-- Entries supplied follows --
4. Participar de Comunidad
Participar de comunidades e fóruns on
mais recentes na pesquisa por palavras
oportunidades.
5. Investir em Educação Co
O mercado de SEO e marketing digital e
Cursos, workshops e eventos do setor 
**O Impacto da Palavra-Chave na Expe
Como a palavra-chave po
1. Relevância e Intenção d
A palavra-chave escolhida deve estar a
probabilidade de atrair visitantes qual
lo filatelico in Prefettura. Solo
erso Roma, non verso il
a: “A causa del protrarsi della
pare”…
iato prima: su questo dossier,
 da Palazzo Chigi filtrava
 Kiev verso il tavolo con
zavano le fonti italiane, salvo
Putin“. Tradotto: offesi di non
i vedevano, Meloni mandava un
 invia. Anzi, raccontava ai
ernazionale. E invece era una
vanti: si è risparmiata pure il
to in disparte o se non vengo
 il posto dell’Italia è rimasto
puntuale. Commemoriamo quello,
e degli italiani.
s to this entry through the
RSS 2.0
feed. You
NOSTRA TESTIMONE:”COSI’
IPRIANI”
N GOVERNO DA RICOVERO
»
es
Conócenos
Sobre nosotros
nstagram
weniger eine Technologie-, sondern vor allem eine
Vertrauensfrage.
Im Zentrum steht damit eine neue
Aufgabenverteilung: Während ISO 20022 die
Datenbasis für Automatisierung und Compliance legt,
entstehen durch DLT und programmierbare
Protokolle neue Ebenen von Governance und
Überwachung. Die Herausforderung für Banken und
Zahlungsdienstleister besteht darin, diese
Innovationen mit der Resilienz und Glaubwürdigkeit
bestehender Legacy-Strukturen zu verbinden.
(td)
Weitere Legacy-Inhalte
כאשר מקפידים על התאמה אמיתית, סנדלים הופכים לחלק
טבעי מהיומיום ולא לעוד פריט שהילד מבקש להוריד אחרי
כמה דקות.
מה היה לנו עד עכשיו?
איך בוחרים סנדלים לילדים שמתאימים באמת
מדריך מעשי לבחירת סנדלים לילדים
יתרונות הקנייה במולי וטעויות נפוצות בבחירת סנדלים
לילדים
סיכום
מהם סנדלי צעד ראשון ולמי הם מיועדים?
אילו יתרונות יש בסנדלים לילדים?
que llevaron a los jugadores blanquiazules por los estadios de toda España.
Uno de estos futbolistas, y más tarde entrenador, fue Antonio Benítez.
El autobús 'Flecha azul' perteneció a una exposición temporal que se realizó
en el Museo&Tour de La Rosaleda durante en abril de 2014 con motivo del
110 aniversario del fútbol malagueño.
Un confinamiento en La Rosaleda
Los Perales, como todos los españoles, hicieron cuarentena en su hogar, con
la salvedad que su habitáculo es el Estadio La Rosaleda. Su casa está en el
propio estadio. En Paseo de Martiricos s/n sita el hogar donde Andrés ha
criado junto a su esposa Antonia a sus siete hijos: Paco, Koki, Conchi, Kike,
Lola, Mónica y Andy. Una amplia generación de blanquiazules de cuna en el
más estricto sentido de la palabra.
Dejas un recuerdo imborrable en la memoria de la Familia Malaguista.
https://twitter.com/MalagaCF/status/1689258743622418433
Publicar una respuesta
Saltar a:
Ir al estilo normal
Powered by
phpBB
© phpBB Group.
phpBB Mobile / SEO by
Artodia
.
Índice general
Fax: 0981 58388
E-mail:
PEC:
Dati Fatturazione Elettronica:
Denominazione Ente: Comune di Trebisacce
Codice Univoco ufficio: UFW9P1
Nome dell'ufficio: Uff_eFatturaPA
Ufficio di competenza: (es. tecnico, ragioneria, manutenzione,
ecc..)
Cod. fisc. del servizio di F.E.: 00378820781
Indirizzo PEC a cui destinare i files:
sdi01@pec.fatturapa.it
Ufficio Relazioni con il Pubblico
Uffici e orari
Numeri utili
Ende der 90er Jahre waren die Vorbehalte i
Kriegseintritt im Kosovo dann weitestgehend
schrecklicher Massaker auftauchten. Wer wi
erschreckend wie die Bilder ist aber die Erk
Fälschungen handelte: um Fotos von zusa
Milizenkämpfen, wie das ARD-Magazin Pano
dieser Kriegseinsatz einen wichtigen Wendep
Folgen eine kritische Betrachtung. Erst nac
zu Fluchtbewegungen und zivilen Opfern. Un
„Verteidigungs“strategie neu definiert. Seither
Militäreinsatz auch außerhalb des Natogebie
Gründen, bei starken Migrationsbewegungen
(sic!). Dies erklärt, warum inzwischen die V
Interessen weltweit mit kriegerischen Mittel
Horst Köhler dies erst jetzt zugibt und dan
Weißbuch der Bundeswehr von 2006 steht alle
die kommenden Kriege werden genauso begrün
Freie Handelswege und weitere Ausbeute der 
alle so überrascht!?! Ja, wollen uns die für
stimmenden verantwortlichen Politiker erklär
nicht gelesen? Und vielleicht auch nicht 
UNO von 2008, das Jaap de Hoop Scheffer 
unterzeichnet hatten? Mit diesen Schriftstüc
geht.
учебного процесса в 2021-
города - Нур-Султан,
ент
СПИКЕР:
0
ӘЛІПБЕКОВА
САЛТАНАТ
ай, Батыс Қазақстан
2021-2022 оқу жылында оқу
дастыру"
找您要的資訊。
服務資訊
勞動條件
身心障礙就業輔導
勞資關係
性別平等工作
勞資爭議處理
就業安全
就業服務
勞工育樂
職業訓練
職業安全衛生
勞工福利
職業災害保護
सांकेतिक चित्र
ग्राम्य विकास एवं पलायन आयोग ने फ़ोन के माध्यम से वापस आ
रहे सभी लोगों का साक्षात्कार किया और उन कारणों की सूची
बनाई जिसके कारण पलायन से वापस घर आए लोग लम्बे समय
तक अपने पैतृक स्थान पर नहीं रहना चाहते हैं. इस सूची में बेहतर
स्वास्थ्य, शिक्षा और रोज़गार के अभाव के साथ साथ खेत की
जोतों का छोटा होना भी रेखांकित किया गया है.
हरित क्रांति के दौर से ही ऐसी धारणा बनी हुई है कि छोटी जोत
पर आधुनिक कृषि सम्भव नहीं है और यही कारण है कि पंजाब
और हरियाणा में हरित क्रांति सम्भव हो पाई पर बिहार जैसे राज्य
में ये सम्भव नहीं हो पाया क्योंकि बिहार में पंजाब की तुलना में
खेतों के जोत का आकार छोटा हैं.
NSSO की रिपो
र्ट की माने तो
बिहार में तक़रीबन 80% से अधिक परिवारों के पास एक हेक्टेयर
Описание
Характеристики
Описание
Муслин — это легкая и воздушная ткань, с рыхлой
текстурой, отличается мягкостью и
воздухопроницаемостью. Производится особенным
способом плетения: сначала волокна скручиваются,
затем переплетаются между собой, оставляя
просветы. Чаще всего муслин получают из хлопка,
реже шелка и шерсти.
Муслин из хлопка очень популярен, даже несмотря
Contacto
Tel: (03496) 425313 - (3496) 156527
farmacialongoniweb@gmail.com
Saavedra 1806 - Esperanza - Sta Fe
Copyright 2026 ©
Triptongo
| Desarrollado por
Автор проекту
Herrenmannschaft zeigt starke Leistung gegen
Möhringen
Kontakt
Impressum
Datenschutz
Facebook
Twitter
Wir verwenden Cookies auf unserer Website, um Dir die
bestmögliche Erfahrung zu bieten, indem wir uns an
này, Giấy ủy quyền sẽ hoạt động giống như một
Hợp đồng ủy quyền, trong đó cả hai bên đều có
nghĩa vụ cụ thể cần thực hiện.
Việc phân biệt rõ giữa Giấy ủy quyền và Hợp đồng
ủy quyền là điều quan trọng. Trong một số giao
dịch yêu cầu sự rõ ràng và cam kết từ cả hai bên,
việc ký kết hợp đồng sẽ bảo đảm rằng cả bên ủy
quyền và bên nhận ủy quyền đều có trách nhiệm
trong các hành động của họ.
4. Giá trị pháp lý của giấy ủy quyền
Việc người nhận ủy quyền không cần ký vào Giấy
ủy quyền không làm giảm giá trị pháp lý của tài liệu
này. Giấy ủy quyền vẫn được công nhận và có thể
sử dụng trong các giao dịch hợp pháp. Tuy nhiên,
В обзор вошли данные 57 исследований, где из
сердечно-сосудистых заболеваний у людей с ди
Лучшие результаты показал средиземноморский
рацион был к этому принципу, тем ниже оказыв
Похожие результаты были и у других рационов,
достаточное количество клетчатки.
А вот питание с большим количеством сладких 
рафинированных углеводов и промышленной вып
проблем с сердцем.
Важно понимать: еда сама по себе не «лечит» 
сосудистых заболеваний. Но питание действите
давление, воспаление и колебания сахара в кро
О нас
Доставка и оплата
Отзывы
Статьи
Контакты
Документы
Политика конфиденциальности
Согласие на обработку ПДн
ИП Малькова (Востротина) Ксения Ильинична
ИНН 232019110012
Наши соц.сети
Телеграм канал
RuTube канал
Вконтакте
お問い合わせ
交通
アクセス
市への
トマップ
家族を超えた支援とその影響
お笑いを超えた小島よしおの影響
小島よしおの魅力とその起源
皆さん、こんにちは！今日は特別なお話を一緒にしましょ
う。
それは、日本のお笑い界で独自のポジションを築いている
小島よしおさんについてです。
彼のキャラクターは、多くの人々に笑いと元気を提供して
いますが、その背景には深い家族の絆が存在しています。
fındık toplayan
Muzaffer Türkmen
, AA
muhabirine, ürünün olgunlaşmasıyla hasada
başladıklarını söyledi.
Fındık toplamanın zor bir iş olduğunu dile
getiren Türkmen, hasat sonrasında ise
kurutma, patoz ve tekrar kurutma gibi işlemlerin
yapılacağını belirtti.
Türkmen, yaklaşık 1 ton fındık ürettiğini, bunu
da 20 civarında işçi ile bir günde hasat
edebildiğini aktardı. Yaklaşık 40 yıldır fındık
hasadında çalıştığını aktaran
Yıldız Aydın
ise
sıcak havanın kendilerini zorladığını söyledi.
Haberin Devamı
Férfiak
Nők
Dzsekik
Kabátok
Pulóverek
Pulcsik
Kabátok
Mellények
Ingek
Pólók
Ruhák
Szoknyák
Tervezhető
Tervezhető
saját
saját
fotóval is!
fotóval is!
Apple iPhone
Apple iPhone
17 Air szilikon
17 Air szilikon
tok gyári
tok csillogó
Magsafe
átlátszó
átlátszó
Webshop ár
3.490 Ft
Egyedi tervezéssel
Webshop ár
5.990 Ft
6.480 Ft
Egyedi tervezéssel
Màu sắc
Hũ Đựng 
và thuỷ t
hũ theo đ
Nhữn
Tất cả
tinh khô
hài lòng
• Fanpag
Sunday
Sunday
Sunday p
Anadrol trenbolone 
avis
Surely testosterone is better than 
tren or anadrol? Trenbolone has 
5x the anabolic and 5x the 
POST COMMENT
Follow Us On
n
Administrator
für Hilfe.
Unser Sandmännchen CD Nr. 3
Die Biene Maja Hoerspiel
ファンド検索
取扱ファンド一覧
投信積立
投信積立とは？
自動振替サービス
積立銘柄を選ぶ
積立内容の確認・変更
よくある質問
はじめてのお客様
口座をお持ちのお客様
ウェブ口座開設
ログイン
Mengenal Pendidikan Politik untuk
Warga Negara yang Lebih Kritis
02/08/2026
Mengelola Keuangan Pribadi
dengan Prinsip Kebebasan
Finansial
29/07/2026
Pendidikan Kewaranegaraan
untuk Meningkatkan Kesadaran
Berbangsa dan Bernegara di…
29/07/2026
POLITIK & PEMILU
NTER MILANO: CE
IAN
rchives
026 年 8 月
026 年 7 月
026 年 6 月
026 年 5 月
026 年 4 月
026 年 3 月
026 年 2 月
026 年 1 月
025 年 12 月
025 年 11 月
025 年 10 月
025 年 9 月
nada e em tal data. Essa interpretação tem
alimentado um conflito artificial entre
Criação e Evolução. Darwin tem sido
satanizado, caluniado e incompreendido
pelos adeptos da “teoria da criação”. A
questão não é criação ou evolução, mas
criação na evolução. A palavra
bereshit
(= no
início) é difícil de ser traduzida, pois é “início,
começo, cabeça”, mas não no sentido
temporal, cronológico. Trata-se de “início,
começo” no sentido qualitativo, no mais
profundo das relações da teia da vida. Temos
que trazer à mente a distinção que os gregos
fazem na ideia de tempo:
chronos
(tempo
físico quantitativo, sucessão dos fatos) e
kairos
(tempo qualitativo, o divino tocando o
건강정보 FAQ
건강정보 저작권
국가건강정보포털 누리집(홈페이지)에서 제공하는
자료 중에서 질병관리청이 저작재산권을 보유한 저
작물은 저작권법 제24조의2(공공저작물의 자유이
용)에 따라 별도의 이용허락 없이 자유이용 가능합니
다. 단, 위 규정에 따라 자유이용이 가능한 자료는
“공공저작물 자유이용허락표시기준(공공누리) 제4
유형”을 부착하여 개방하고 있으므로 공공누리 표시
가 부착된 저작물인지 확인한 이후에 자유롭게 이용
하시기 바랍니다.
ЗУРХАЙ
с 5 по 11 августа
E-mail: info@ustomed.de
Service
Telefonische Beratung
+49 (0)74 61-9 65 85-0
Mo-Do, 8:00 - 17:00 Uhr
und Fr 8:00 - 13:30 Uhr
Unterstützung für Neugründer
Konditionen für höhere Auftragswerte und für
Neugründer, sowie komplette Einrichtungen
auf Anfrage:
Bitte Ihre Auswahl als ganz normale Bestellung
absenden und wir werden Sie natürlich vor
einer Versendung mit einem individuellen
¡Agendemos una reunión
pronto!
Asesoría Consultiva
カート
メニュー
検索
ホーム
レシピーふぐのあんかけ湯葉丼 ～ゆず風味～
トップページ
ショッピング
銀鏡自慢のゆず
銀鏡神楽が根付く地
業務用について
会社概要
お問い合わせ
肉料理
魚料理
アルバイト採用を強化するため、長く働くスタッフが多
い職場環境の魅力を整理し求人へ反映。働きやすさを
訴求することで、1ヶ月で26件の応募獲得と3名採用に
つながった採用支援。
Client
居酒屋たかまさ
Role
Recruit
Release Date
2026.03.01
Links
-- Entries supplied concluded --
• [Problem] Every line with "werden" in it should be copied from the entries above.

• [Answer to this exercise]
die kommenden Kriege werden genauso begrün
absenden und wir werden Sie natürlich vor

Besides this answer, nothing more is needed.